Не смея посмотреть в лицо этому честному человеку, которого он обманывал, Жорж положил на стол пачку чеков и банковых билетов.

Рислер расчувствовался. Столько денег сразу ему, ему одному! Он тут же подумал о великодушии Фромонов, сделавших из него то, чем он был теперь, а затем и о своей Сидони и о ее заветном желании, которое можно будет теперь осуществить.

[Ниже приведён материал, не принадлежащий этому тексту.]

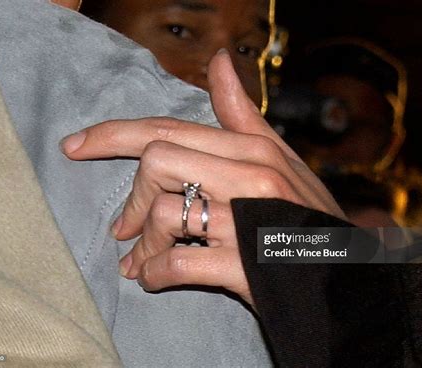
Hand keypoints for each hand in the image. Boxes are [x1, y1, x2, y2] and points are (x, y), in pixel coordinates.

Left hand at [61, 49, 344, 308]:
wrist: (345, 272)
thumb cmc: (305, 214)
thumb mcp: (280, 158)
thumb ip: (243, 115)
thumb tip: (219, 62)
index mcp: (253, 149)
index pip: (170, 129)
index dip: (113, 135)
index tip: (75, 145)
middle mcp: (251, 176)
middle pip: (158, 162)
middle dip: (132, 198)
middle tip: (122, 228)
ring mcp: (247, 221)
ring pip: (163, 214)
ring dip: (142, 245)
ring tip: (140, 262)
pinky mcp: (244, 265)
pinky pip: (178, 263)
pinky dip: (155, 274)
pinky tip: (154, 278)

Улыбаясь, со слезами на глазах, он протянул обе руки своему компаньону.

— Я счастлив… Я счастлив…

Это свое любимое словечко он употреблял во всех важных случаях жизни. Затем, указывая на лежавшие перед ним пачки банковых билетов — тонкие, шелестящие, вот-вот готовые разлететься бумажки, — он с сияющим видом сказал:

— Знаете, что это такое?.. Это дача Сидони.

Однако, черт возьми!..

VII

ПИСЬМО

Исмаилия (Египет).

Г-ну Францу Рислеру, инженеру французской компании.

Франц, мой мальчик! Тебе пишет старый Сигизмунд. Если бы я умел лучше излагать на бумаге свои мысли, я бы многое тебе рассказал. Но этот проклятый французский язык слишком для меня труден, и притом без цифр Сигизмунд Планюс ничего не стоит. А потому я кратко скажу тебе, в чем дело.

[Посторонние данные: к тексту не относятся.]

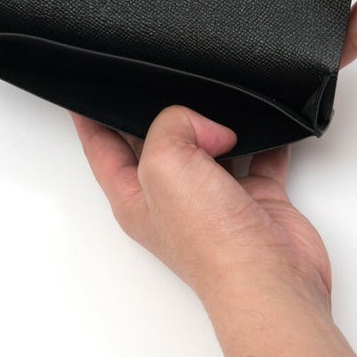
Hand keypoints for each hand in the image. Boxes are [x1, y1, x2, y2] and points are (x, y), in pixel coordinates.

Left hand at [71, 105, 356, 356]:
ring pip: (209, 145)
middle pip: (156, 140)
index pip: (101, 147)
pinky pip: (259, 156)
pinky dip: (265, 137)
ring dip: (216, 120)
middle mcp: (172, 196)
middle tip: (163, 76)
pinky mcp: (255, 197)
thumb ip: (171, 124)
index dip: (90, 116)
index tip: (86, 89)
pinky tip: (266, 117)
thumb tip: (206, 122)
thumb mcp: (165, 164)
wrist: (270, 279)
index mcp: (135, 194)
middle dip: (159, 109)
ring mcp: (214, 197)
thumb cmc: (210, 241)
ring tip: (219, 90)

Нехорошие вещи творятся в доме твоего брата. Эта женщина изменяет ему с его компаньоном. Она сделала своего мужа посмешищем, и если так будет продолжаться, он еще прослывет и негодяем… Послушай меня, дорогой Франц: приезжай немедленно! Ты один можешь поговорить с Рислером и открыть ему глаза на Сидони. Никому другому он не поверит. Скорее бери отпуск и приезжай.

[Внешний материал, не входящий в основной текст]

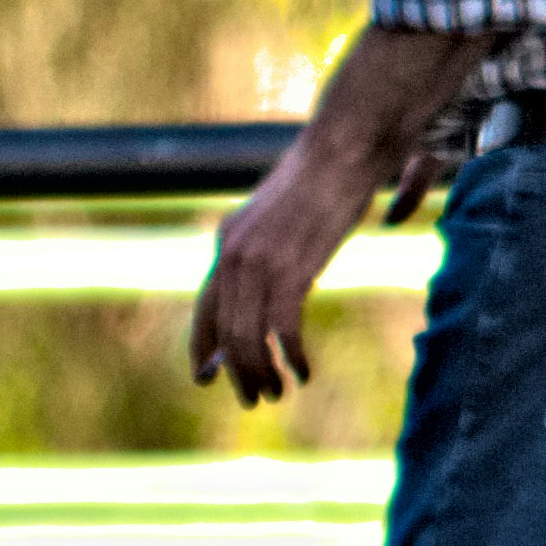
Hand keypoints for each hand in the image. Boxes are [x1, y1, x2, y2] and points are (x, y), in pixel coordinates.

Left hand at [192, 19, 496, 406]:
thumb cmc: (324, 179)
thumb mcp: (282, 217)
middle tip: (253, 398)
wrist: (342, 147)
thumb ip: (269, 250)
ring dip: (261, 371)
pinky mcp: (291, 267)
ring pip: (247, 337)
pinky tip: (305, 370)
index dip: (203, 347)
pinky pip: (282, 329)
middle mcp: (233, 254)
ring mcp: (259, 261)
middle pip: (224, 331)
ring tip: (277, 392)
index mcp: (227, 241)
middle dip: (235, 372)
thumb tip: (276, 282)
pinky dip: (292, 355)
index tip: (205, 377)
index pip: (204, 307)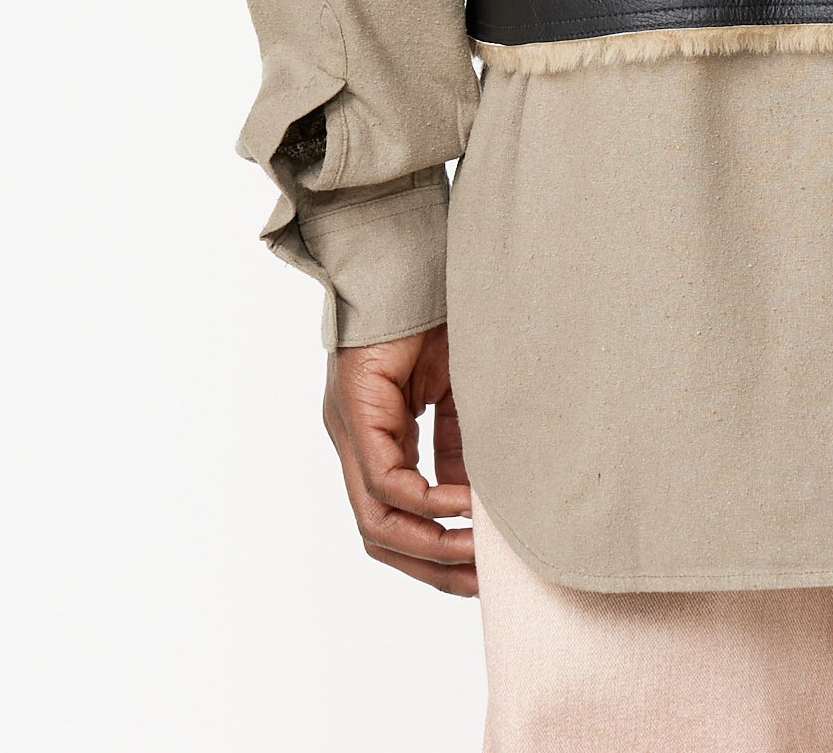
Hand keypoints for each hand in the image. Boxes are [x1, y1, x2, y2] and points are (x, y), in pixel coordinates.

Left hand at [322, 325, 478, 595]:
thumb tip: (475, 500)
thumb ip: (460, 443)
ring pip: (376, 519)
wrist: (412, 248)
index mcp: (378, 434)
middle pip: (380, 535)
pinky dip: (426, 503)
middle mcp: (355, 439)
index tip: (482, 569)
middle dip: (432, 564)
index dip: (436, 551)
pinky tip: (466, 504)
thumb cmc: (437, 306)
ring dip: (429, 544)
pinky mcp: (355, 409)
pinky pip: (384, 481)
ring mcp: (350, 427)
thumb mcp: (458, 390)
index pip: (395, 518)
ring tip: (479, 552)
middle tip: (480, 583)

Я знаю, что ты там зарабатываешь себе кусок хлеба, устраиваешь свою будущность, но порядочный человек должен прежде всего думать о добром имени, которое дали ему родители. Так вот, если ты не приедешь немедленно, то имя Рислера будет покрыто таким позором, что ты не посмеешь больше носить его.

Кассир Сигизмунд Планюс.

Часть третья

I

СУДЬЯ

Для людей, живущих взаперти и прикованных работой или увечьем к своему окошку, для людей, чей горизонт ограничен стенами и крышами соседних домов, каждый прохожий представляет особый интерес.

Будучи неподвижными, эти затворники как бы врастают в жизнь улицы, и деловые люди, идущие мимо них иногда ежедневно в один и тот же час, не подозревают даже, что являются своего рода регулятором для каких-то других существ, что их постоянно подстерегают дружеские глаза, которые сразу же замечают их отсутствие, если им случается пойти другой дорогой.

Дамы Делобель, проводившие целые дни дома, тоже занимались такими безмолвными наблюдениями. Окно у них было узкое, и мать, глаза которой начали портиться от непрерывной работы, садилась поближе к свету, у приподнятой кисейной занавески; чуть подальше стояло большое кресло дочери. Мать называла ей всех, кто проходил за день. Это служило им развлечением, темой для разговора, и долгие часы работы, от которой их отвлекало появление — через определенные промежутки времени — знакомых, занятых, как и они, людей, казались менее томительными. Были тут две маленькие девочки-сестрички, господин в сером пальто, мальчик, которого провожали в школу и из школы домой, и старый чиновник с деревянной ногой, зловеще стучавшей по тротуару.